■ Lines of data:
━━━━━━━━━━

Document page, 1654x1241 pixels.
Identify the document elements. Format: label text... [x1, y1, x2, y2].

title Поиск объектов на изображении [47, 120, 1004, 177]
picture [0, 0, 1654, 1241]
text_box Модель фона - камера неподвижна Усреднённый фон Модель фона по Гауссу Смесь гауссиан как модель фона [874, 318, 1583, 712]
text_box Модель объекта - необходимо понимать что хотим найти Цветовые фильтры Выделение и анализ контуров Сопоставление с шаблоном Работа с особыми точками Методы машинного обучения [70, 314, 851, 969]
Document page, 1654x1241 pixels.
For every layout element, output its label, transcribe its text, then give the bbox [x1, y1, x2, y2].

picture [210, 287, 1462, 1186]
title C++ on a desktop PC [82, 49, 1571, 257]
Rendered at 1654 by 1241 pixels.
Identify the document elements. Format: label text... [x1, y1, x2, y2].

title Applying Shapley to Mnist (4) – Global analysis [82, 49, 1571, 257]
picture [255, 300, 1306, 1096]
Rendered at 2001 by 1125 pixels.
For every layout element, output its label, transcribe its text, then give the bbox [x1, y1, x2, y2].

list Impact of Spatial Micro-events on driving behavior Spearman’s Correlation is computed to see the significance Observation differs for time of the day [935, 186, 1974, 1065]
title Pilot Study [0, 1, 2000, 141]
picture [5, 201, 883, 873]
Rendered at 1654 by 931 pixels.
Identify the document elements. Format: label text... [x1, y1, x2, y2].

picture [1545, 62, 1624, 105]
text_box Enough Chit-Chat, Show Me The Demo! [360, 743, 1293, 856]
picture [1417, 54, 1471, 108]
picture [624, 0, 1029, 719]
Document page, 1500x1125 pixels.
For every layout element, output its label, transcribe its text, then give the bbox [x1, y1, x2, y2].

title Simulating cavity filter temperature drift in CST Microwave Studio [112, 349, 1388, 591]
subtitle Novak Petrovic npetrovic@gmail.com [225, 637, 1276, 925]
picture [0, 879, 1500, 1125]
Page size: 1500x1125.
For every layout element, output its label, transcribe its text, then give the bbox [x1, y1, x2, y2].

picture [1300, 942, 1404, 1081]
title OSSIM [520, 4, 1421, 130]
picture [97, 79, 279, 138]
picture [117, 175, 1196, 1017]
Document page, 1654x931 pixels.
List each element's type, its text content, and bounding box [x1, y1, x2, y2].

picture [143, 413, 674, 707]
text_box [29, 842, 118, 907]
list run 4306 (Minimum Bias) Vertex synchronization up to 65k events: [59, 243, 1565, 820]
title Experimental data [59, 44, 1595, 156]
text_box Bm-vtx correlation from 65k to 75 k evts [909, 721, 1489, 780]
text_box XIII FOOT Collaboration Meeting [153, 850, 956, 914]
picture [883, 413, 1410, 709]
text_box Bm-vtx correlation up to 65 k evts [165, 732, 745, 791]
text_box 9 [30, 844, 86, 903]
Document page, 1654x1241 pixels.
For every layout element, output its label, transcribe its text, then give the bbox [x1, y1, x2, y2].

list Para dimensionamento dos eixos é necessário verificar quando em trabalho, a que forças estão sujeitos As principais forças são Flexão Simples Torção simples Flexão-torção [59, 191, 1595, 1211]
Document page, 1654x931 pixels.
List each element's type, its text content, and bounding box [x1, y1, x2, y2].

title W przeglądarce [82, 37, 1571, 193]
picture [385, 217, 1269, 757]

━━━━━━━━━━

■ Your instructions:
Return each of the lines of data above unchanged, reproducing every character in its original order.

■ In response:
Document page, 1654x1241 pixels.
Identify the document elements. Format: label text... [x1, y1, x2, y2].

title Поиск объектов на изображении [47, 120, 1004, 177]
picture [0, 0, 1654, 1241]
text_box Модель фона - камера неподвижна Усреднённый фон Модель фона по Гауссу Смесь гауссиан как модель фона [874, 318, 1583, 712]
text_box Модель объекта - необходимо понимать что хотим найти Цветовые фильтры Выделение и анализ контуров Сопоставление с шаблоном Работа с особыми точками Методы машинного обучения [70, 314, 851, 969]
Document page, 1654x1241 pixels.
For every layout element, output its label, transcribe its text, then give the bbox [x1, y1, x2, y2].

picture [210, 287, 1462, 1186]
title C++ on a desktop PC [82, 49, 1571, 257]
Rendered at 1654 by 1241 pixels.
Identify the document elements. Format: label text... [x1, y1, x2, y2].

title Applying Shapley to Mnist (4) – Global analysis [82, 49, 1571, 257]
picture [255, 300, 1306, 1096]
Rendered at 2001 by 1125 pixels.
For every layout element, output its label, transcribe its text, then give the bbox [x1, y1, x2, y2].

list Impact of Spatial Micro-events on driving behavior Spearman’s Correlation is computed to see the significance Observation differs for time of the day [935, 186, 1974, 1065]
title Pilot Study [0, 1, 2000, 141]
picture [5, 201, 883, 873]
Rendered at 1654 by 931 pixels.
Identify the document elements. Format: label text... [x1, y1, x2, y2].

picture [1545, 62, 1624, 105]
text_box Enough Chit-Chat, Show Me The Demo! [360, 743, 1293, 856]
picture [1417, 54, 1471, 108]
picture [624, 0, 1029, 719]
Document page, 1500x1125 pixels.
For every layout element, output its label, transcribe its text, then give the bbox [x1, y1, x2, y2].

title Simulating cavity filter temperature drift in CST Microwave Studio [112, 349, 1388, 591]
subtitle Novak Petrovic npetrovic@gmail.com [225, 637, 1276, 925]
picture [0, 879, 1500, 1125]
Page size: 1500x1125.
For every layout element, output its label, transcribe its text, then give the bbox [x1, y1, x2, y2].

picture [1300, 942, 1404, 1081]
title OSSIM [520, 4, 1421, 130]
picture [97, 79, 279, 138]
picture [117, 175, 1196, 1017]
Document page, 1654x931 pixels.
List each element's type, its text content, and bounding box [x1, y1, x2, y2].

picture [143, 413, 674, 707]
text_box [29, 842, 118, 907]
list run 4306 (Minimum Bias) Vertex synchronization up to 65k events: [59, 243, 1565, 820]
title Experimental data [59, 44, 1595, 156]
text_box Bm-vtx correlation from 65k to 75 k evts [909, 721, 1489, 780]
text_box XIII FOOT Collaboration Meeting [153, 850, 956, 914]
picture [883, 413, 1410, 709]
text_box Bm-vtx correlation up to 65 k evts [165, 732, 745, 791]
text_box 9 [30, 844, 86, 903]
Document page, 1654x1241 pixels.
For every layout element, output its label, transcribe its text, then give the bbox [x1, y1, x2, y2].

list Para dimensionamento dos eixos é necessário verificar quando em trabalho, a que forças estão sujeitos As principais forças são Flexão Simples Torção simples Flexão-torção [59, 191, 1595, 1211]
Document page, 1654x931 pixels.
List each element's type, its text content, and bounding box [x1, y1, x2, y2].

title W przeglądarce [82, 37, 1571, 193]
picture [385, 217, 1269, 757]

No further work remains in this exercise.